§ SOURCE DOCUMENT:
CSR and Sustainability Reporting
CSR and Sustainability Reporting
(Specialized Accounting)

Source: Pixabay

Over the past decade, the accounting profession has witnessed a paradigm shift. No longer, success is measured solely by shareholder returns. Today, the legitimate interests of employees, communities, and even future generations must be recognized in the corporate ledger. Have you wondered why companies issue glossy sustainability reports or why the law now mandates spending on social causes? The answer lies in CSR and sustainability reporting.

Corporate Social Responsibility under Companies Act, 2013

a. CSR Provisions: Section 135

Section 135 of the Companies Act, 2013, introduced a legal framework for CSR in India. According to this section, every company meeting one or more of these criteria in the preceding financial year must comply:

  • Net worth of ₹500 crore or more, or
  • Turnover of ₹1,000 crore or more, or
  • Net profit of ₹5 crore or more.

Such companies must:

  • Constitute a CSR Committee of the Board.
  • Formulate and recommend a CSR Policy.
  • Recommend the amount of expenditure to be incurred.
  • Monitor the implementation of CSR projects.

§ ACTIVITY: Name every obligation that the CSR and sustainability reporting text says Section 135 places on companies meeting its criteria.

§ GIVEN DATA:
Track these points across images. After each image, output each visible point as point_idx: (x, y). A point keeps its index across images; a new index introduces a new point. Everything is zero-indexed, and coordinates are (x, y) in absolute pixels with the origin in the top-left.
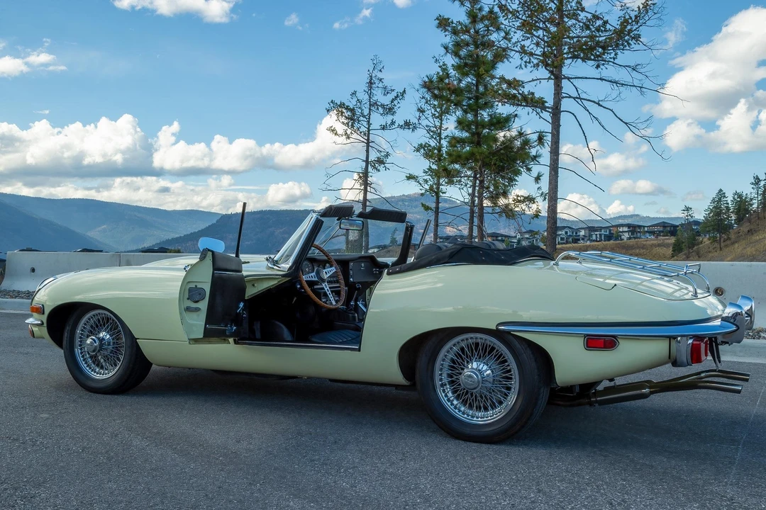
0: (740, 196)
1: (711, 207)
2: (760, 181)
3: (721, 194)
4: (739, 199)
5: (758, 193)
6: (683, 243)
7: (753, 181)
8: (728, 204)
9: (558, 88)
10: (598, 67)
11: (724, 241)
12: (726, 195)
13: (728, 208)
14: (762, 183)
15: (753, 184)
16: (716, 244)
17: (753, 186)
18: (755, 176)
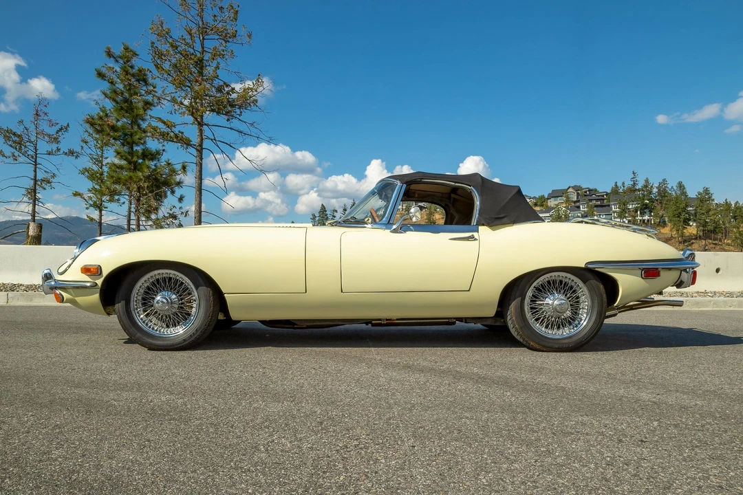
9: (201, 131)
10: (228, 120)
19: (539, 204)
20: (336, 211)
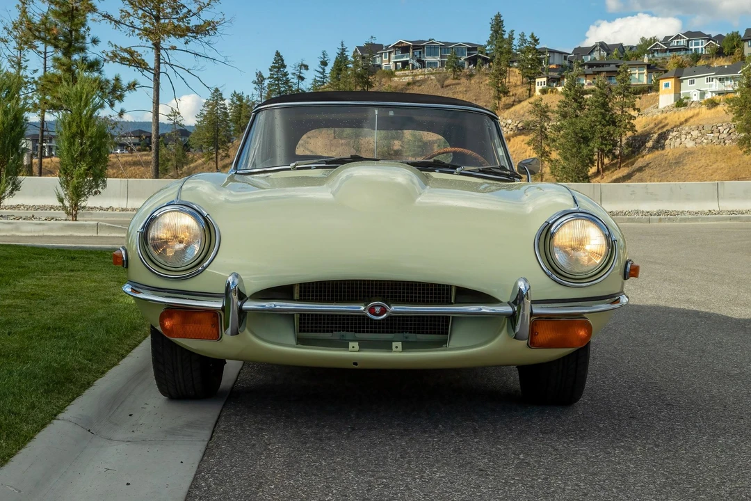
0: (240, 98)
1: (205, 113)
2: (264, 79)
3: (217, 94)
4: (238, 103)
5: (261, 96)
6: (169, 160)
7: (255, 79)
8: (226, 109)
9: (158, 56)
10: (186, 43)
11: (222, 160)
12: (224, 96)
13: (226, 114)
14: (266, 82)
15: (255, 83)
16: (212, 163)
17: (255, 85)
18: (258, 72)
19: (726, 51)
20: (306, 67)
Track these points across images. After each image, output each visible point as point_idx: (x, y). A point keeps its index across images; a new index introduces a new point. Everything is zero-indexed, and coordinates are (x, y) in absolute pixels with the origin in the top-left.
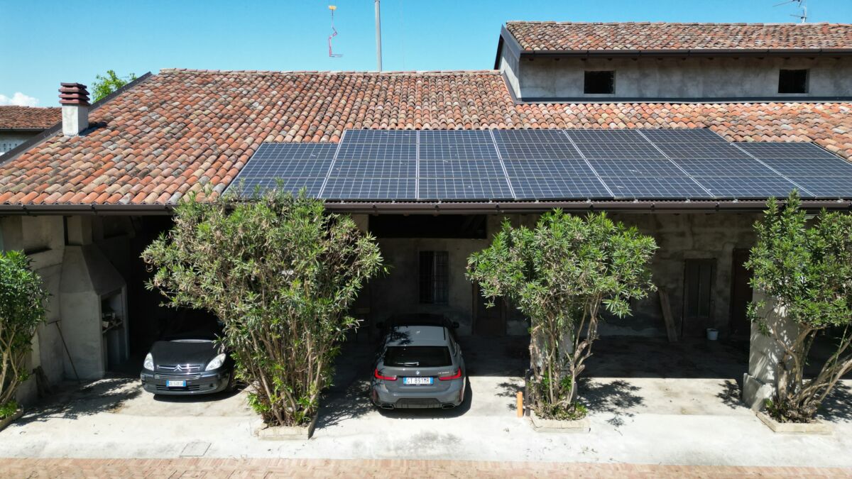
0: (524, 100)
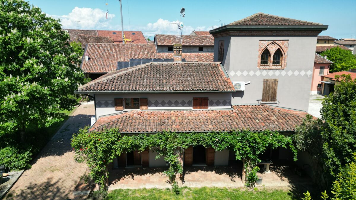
0: (158, 52)
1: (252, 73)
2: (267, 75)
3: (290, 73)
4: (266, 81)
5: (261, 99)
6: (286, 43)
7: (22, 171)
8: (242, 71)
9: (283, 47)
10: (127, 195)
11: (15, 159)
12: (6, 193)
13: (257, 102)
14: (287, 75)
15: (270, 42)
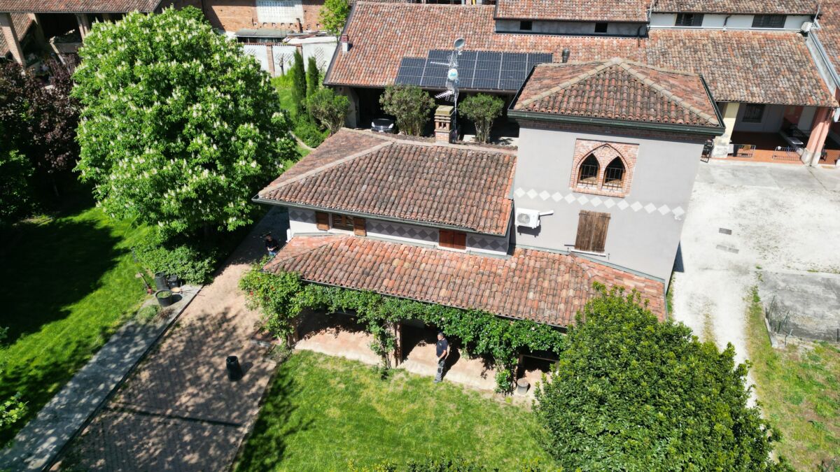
1: (557, 197)
2: (589, 204)
3: (637, 206)
4: (585, 216)
5: (574, 244)
6: (632, 149)
7: (200, 287)
8: (539, 190)
9: (626, 155)
10: (315, 363)
11: (190, 270)
12: (174, 321)
13: (565, 249)
14: (629, 208)
15: (600, 144)
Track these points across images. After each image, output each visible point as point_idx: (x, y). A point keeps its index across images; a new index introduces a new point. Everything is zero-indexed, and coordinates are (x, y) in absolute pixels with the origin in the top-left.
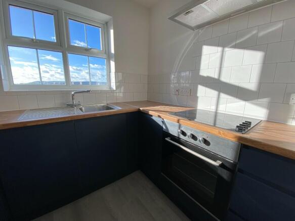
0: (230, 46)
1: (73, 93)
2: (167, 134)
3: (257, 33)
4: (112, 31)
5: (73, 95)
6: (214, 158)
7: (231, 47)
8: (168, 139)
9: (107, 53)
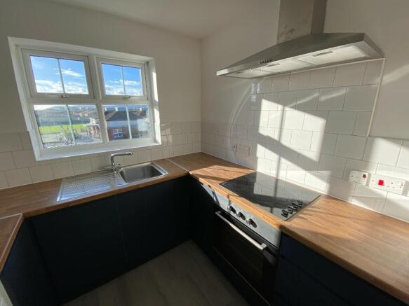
0: (291, 105)
1: (112, 155)
2: (216, 207)
3: (319, 97)
4: (154, 75)
5: (112, 158)
6: (260, 240)
7: (292, 107)
8: (218, 214)
9: (149, 98)
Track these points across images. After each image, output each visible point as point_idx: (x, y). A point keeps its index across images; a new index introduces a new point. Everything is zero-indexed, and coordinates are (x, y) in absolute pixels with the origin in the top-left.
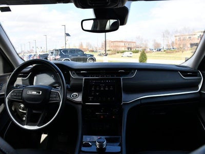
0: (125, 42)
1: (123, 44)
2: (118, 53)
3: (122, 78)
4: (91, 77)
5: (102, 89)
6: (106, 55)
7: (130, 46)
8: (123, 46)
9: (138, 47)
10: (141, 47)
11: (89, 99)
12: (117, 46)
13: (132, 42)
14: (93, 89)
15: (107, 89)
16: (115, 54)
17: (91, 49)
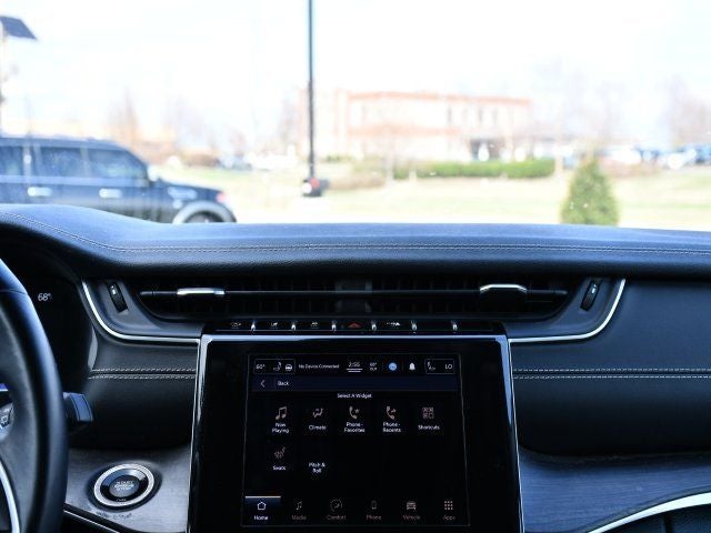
0: (451, 98)
1: (432, 115)
2: (400, 175)
3: (505, 342)
4: (263, 328)
5: (354, 428)
6: (316, 193)
7: (485, 131)
8: (435, 132)
9: (548, 140)
10: (568, 139)
11: (252, 509)
12: (395, 130)
13: (506, 101)
14: (280, 429)
15: (391, 428)
16: (376, 184)
17: (198, 147)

§ ANSWER BOX:
- Constitute a CSR Committee of the Board.
- Formulate and recommend a CSR Policy.
- Recommend the amount of expenditure to be incurred.
- Monitor the implementation of CSR projects.